• _Try it_
Pick up the review of The Snow Geese below and keep writing it from its last sentence.

The Snow Geese - William Fiennes

Books about birds have a resonance for me. A childhood spent in damp and insalubrious environments - freezing reservoirs, toppling cliff-tops, smelly sewerage farms - with binoculars at the ready has bestowed on me one of those gifts which, as the late Iris Murdoch might have said, is the greater for being pointless: I can recognise and name, without consciously registering them, most British birds. To read William Fiennes's THE SNOW GEESE, an account of one man's pilgrimage across the Americas tracking the migration of the snow geese who breed far up in the Arctic north, was therefore a special pleasure.

I am also drawn to books which take their impulse from other books. For many people the original SNOW GOOSE by Paul Gallico remains a kind of icon. For all its feyness and sentimentality (or, perhaps, because of those very factors?) that slender book strikes some weird archetypal chord. Fiennes is generous in acknowledging his debt to the original SNOW GOOSE's role in his own imaginal life, Indeed, a generosity of spirit is one of this books most attractive features, both in what is described and what one infers about the author.

• _Data block_
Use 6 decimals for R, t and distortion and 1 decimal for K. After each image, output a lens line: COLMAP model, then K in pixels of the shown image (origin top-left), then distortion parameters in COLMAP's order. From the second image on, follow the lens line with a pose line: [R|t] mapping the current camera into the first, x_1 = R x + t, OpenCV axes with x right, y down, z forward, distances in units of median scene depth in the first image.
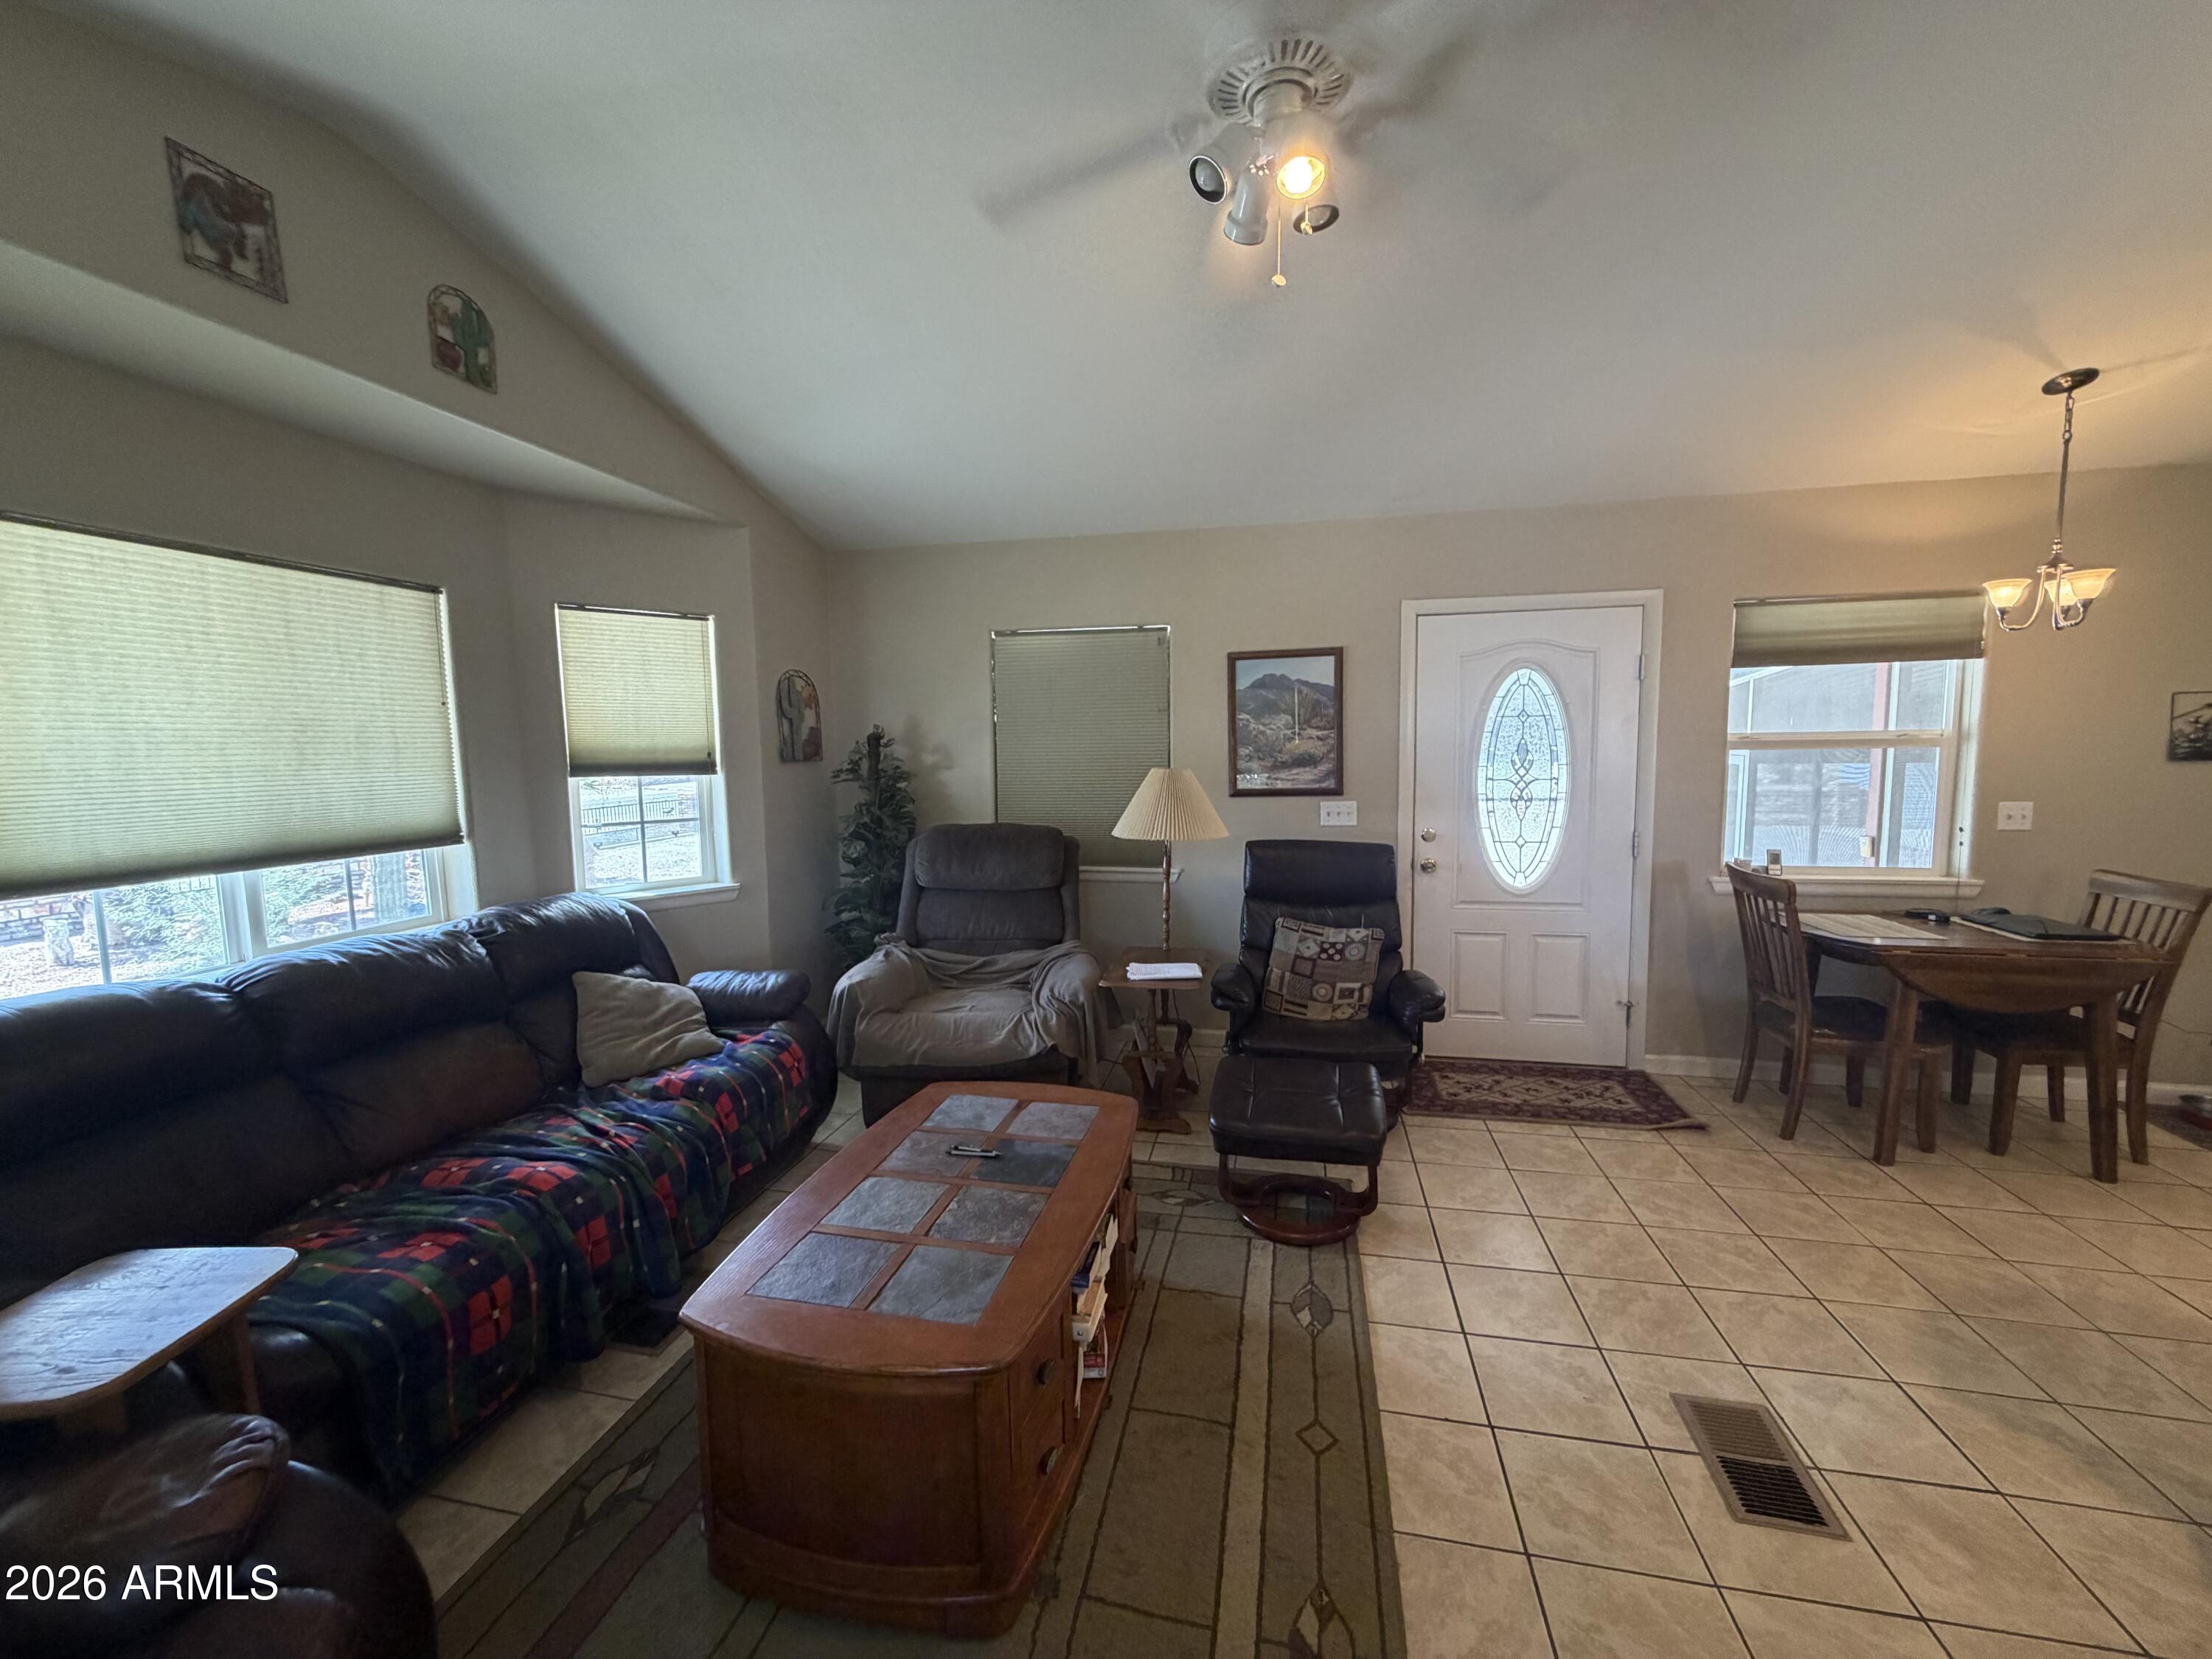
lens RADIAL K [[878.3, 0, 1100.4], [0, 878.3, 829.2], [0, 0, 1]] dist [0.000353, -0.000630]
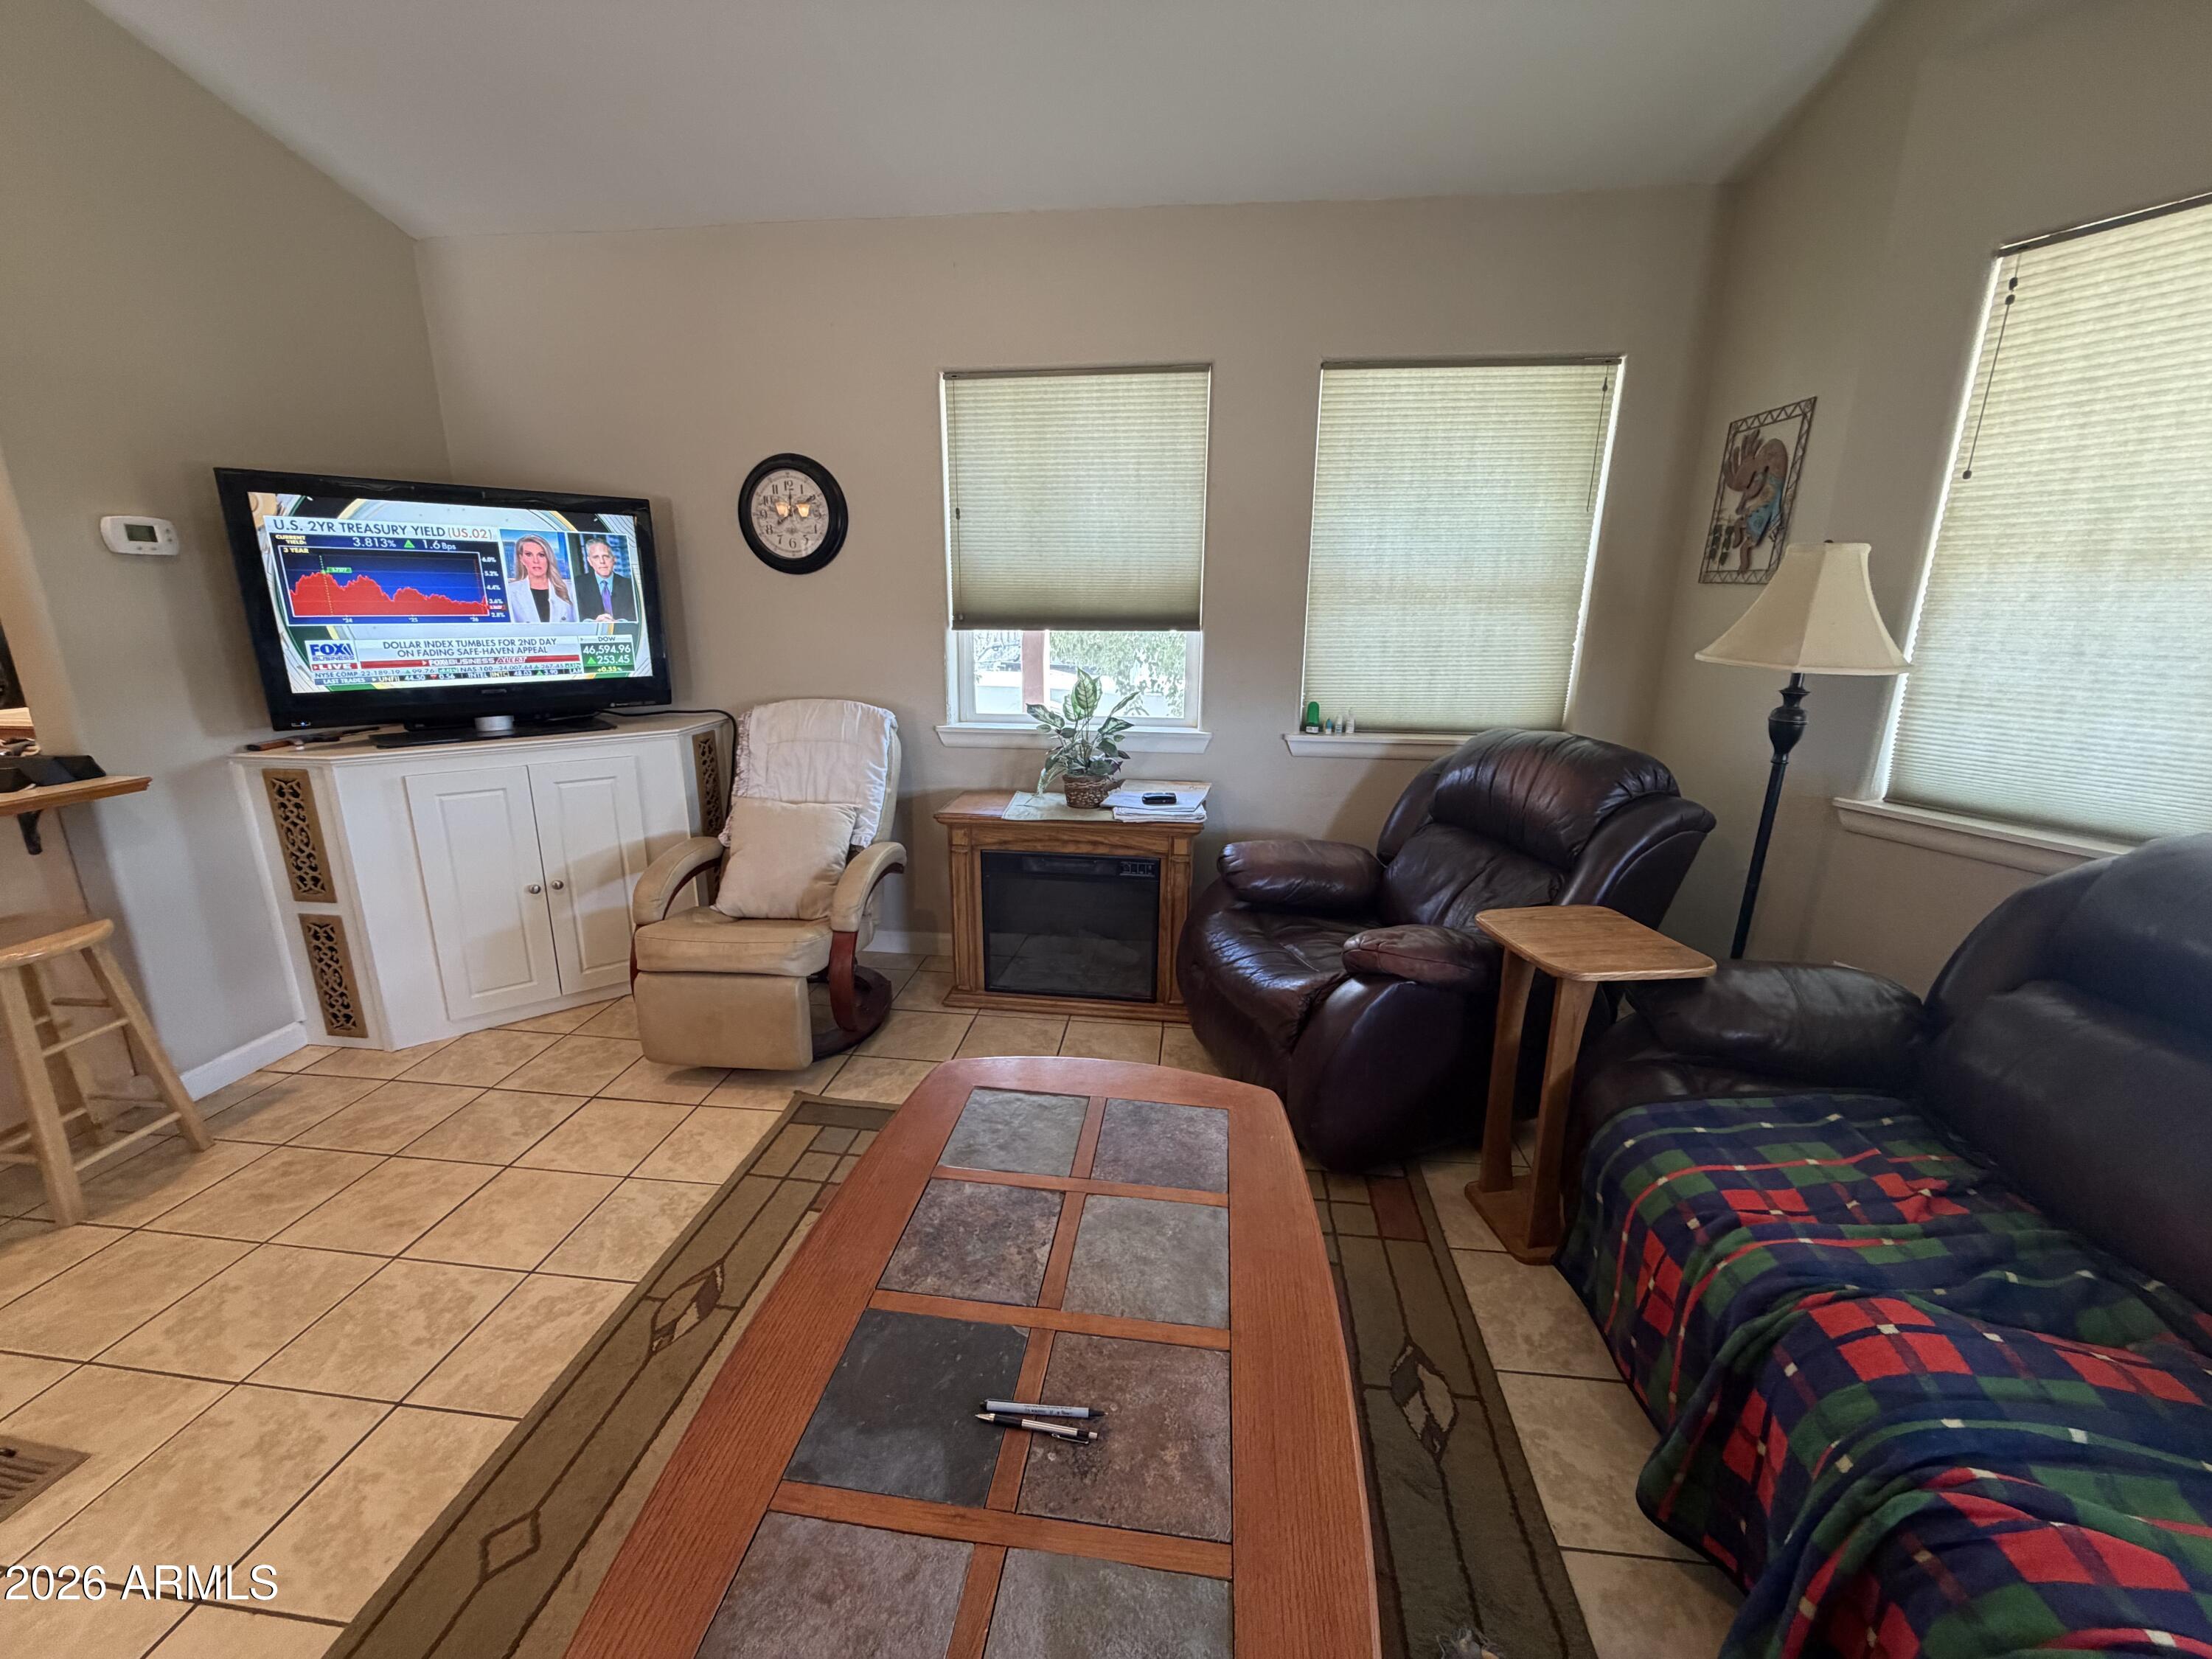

• _Answer to this problem_
Although the book is ostensibly about the snow geese and full of fascinating insights into these graceful and evocative birds (e.g. "The term 'aurora borealis' was introduced by the French astronomer, Pierre Gassendi, form the Latin 'aurora' (dawn) and 'borealis' (north). Boreas was the god of the north wind in Greek mythology; the original scientific name for snow goose was 'Anser Hypoborea': 'goose from beyond the north wind'") it is the vehicle for many other observations. Many of these are about the characters Feinnes meets and communes with on his journey. For me, though, none of these people, entertaining as they often were, had as much appeal as the author himself. I found myself wanting to hear more about him. What, for instance was the mysterious illness that laid him so low which led him to take up an interest in birds comparatively late in life?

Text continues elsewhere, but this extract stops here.